=== Begin Enclosure ===

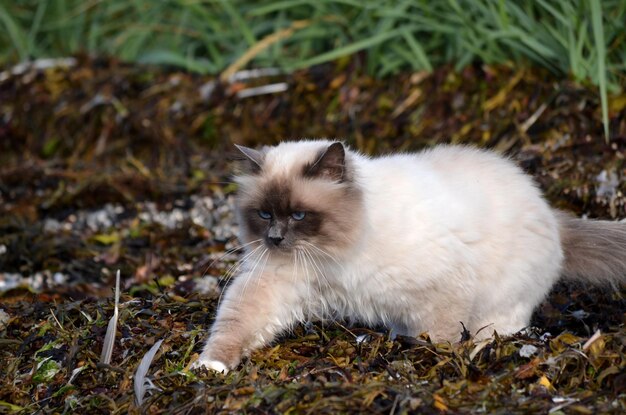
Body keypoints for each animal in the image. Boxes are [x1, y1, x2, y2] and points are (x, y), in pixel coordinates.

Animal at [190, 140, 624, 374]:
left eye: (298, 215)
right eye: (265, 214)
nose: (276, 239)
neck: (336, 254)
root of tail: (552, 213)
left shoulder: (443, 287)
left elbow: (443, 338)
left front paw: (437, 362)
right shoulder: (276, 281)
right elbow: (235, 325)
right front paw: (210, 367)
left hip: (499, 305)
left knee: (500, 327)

=== End Enclosure ===
=== Begin Enclosure ===

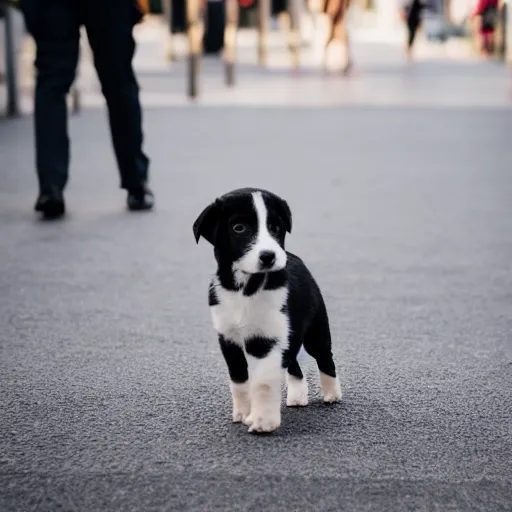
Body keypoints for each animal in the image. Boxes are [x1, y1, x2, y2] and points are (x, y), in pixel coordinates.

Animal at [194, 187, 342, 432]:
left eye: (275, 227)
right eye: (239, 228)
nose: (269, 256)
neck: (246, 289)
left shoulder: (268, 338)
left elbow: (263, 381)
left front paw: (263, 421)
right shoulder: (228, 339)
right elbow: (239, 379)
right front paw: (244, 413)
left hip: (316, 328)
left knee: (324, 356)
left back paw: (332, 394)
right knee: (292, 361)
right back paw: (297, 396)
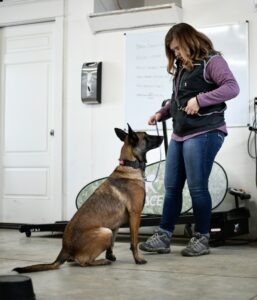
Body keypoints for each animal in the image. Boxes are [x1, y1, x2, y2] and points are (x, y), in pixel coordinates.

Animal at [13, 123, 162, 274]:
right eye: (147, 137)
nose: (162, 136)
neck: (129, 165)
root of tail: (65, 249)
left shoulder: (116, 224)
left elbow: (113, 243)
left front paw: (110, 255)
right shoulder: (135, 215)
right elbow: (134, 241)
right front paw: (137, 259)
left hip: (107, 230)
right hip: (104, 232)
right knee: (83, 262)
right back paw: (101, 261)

=== End Enclosure ===

**EXERCISE REQUIREMENTS:** Repeat exactly the lines above, from the line that contains "left knee: (324, 356)" down through the line that contains "right back paw: (101, 261)". Include both of those lines and none of the pictures.

**RESPONSE AREA:**
left knee: (324, 356)
left back paw: (332, 394)
right knee: (292, 361)
right back paw: (297, 396)
Body keypoints for each animal in the image. Boxes are [x1, y1, x2, y2] and points are (x, y), in pixel coordinates.

Animal at [13, 123, 162, 274]:
right eye: (147, 137)
nose: (162, 136)
neck: (129, 165)
root of tail: (65, 249)
left shoulder: (116, 224)
left elbow: (113, 243)
left front paw: (110, 255)
right shoulder: (135, 215)
right elbow: (134, 241)
right front paw: (137, 259)
left hip: (107, 230)
right hip: (104, 232)
right knee: (83, 262)
right back paw: (101, 261)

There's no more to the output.